What you should do: For the records that follow, return only the count of lines containing the string "Bill".

Data extract:
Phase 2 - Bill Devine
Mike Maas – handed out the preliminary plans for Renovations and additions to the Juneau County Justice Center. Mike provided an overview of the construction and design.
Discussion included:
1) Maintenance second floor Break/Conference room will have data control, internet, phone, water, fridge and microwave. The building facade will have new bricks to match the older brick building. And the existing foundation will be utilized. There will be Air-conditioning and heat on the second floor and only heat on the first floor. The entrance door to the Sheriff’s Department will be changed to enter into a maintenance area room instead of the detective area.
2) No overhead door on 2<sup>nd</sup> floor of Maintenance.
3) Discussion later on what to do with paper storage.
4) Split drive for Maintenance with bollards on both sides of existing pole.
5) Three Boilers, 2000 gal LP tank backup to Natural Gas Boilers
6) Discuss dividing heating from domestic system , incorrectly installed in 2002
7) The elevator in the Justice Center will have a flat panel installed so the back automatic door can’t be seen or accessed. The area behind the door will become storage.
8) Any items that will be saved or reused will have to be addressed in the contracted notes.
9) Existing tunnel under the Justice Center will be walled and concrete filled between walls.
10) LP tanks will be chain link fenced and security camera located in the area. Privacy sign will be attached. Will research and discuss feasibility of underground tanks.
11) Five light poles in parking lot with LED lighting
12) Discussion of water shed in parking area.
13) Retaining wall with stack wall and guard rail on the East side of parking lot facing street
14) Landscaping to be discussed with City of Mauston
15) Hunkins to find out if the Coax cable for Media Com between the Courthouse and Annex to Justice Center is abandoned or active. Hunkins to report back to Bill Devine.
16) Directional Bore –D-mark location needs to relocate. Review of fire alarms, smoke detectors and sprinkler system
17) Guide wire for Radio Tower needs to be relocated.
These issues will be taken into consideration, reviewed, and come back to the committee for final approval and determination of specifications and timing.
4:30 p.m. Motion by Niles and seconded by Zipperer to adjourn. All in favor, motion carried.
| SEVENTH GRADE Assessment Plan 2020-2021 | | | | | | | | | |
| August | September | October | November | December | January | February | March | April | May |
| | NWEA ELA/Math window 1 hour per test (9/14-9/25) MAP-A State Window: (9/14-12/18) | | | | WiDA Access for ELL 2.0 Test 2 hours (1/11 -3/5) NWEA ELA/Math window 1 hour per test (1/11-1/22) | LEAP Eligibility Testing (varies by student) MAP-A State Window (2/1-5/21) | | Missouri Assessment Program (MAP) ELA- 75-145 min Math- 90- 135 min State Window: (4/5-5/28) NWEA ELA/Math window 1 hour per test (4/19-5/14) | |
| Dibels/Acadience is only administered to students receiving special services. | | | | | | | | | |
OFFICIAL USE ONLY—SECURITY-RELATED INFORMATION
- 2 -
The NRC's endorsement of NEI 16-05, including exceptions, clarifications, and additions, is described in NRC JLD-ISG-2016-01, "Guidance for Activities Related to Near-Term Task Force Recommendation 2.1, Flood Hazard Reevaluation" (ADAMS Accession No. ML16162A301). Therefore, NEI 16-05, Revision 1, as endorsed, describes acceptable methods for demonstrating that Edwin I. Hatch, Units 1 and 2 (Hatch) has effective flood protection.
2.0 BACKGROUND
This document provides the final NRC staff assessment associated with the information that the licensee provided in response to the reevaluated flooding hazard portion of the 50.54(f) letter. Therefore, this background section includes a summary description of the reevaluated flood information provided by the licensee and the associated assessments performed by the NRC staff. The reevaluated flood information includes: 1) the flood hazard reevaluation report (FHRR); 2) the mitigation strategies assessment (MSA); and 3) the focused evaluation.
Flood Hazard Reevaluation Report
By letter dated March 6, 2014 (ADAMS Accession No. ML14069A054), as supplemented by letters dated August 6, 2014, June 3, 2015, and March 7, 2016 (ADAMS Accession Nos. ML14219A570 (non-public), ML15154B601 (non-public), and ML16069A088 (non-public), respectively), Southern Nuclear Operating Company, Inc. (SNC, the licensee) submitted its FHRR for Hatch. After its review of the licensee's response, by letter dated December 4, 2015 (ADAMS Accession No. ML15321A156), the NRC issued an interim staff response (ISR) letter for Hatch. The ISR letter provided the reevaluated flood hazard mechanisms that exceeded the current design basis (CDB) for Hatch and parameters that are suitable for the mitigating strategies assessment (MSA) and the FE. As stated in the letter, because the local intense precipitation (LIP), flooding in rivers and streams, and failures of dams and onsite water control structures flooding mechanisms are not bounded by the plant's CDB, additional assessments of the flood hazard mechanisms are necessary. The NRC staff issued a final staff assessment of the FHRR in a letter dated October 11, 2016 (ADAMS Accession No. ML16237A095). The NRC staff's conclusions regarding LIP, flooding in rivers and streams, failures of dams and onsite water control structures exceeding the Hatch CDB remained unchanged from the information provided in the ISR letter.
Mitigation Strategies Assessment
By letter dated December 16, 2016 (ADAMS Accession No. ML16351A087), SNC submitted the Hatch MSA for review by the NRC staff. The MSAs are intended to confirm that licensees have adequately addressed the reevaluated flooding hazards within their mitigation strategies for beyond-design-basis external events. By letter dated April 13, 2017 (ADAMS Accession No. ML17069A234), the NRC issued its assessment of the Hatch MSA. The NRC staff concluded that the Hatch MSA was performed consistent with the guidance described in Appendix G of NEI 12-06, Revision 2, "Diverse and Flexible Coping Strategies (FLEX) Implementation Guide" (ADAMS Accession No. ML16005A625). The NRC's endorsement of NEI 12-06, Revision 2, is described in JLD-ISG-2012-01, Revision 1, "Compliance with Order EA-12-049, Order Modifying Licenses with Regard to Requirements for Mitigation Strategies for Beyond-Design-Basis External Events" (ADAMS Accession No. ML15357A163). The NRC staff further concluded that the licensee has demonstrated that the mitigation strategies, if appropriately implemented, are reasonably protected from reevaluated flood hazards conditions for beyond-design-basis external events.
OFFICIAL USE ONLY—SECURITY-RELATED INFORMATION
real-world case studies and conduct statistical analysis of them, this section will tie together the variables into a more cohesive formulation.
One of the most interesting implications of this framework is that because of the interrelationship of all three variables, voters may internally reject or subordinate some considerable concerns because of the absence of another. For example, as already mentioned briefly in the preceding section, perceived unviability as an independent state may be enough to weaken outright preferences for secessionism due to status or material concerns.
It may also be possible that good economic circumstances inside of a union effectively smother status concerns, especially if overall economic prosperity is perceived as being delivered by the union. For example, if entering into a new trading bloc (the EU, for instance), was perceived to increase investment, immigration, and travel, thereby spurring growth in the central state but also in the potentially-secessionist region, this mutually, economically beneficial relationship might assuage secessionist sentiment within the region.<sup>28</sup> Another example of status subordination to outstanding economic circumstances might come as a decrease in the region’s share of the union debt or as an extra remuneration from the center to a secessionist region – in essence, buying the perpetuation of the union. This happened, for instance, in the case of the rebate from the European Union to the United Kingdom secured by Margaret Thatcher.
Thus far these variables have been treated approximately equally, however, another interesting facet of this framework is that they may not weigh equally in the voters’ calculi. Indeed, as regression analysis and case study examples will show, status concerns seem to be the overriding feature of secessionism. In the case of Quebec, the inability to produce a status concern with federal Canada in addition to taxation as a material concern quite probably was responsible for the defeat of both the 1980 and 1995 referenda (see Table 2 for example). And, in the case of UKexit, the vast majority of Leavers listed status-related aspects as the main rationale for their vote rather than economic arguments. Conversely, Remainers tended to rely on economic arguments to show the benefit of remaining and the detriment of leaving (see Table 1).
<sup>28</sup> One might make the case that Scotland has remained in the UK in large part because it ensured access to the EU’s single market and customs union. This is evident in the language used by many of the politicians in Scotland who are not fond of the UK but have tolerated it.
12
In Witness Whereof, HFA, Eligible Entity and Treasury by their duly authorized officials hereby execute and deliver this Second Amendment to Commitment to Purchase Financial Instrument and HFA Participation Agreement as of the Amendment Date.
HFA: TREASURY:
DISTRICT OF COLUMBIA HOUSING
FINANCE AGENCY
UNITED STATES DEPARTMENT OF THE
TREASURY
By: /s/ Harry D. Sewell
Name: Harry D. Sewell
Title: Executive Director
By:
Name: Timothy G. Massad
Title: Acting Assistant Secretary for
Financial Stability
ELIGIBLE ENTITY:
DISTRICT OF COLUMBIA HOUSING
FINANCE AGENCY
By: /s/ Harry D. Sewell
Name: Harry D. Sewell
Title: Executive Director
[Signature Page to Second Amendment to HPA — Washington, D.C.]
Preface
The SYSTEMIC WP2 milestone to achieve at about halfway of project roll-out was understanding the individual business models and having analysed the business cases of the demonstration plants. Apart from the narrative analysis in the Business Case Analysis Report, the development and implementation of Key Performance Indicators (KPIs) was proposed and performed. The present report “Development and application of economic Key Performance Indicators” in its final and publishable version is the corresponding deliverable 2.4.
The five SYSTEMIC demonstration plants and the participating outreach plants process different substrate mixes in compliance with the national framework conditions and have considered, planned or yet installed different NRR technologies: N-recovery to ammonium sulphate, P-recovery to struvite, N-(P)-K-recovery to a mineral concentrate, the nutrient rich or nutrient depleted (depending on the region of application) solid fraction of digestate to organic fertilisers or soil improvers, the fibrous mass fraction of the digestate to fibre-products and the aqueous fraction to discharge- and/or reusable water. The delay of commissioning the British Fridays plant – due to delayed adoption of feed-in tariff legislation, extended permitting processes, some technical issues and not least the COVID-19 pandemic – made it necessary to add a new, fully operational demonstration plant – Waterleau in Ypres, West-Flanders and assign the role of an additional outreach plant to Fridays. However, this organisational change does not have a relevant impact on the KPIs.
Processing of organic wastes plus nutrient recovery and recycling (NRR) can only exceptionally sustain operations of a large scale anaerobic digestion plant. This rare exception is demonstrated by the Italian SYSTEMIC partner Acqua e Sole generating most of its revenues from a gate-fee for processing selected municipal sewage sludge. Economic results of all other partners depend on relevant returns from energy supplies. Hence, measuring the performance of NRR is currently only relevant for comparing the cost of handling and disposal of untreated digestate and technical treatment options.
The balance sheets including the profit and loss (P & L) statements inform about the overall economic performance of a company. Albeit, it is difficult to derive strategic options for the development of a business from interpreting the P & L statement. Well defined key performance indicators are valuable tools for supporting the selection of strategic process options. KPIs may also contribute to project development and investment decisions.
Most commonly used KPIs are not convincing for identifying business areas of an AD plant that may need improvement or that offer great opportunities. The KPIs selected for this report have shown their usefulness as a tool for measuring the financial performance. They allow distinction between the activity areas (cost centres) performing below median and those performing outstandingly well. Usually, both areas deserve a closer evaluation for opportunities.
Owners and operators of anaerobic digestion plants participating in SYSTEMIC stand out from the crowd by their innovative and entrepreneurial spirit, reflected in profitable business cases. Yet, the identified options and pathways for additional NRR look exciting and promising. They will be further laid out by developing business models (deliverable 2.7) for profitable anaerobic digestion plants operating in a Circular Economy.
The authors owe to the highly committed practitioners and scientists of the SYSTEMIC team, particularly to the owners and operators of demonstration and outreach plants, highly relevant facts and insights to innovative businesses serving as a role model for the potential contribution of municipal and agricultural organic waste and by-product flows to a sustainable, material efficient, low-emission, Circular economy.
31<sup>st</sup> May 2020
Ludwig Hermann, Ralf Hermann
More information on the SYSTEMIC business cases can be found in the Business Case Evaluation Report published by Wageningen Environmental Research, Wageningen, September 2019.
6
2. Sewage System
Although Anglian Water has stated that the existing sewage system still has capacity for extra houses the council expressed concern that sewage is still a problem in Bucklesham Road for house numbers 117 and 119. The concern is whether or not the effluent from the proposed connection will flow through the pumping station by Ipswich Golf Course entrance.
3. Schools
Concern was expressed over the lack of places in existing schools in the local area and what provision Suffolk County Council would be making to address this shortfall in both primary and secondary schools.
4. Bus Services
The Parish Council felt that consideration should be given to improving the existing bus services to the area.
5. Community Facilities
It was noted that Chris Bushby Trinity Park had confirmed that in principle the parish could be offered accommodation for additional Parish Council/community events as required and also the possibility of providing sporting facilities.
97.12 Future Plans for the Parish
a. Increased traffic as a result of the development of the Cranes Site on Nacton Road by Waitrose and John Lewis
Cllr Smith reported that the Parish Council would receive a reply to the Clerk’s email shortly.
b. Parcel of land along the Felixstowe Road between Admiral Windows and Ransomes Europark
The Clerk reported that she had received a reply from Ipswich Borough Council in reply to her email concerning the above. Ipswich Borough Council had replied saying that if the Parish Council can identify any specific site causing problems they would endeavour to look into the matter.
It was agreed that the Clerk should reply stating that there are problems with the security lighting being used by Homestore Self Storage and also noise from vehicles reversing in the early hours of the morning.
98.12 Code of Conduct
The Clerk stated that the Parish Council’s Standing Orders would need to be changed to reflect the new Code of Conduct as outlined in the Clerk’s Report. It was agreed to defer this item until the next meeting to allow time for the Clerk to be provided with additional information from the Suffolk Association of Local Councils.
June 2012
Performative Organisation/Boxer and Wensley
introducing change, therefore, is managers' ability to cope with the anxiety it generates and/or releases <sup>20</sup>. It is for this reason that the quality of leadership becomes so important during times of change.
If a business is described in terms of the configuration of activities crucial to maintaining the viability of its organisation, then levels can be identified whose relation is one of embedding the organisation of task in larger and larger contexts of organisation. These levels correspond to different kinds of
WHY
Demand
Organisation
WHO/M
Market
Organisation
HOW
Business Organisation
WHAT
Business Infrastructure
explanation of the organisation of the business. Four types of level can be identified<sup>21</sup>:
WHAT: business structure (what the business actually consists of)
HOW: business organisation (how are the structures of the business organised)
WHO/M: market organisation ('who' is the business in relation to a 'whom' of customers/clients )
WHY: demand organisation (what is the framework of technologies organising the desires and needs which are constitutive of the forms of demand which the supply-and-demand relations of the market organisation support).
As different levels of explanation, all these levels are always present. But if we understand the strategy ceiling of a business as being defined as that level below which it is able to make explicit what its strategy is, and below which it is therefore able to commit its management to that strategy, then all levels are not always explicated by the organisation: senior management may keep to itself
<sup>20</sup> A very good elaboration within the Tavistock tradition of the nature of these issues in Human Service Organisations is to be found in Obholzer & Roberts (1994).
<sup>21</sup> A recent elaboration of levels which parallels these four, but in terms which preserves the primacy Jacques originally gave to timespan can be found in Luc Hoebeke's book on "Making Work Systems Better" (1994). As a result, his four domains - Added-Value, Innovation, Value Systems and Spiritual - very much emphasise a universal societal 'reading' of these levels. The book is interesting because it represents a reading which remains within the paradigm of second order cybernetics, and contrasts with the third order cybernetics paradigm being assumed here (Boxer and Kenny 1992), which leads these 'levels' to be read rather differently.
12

Written solution: 2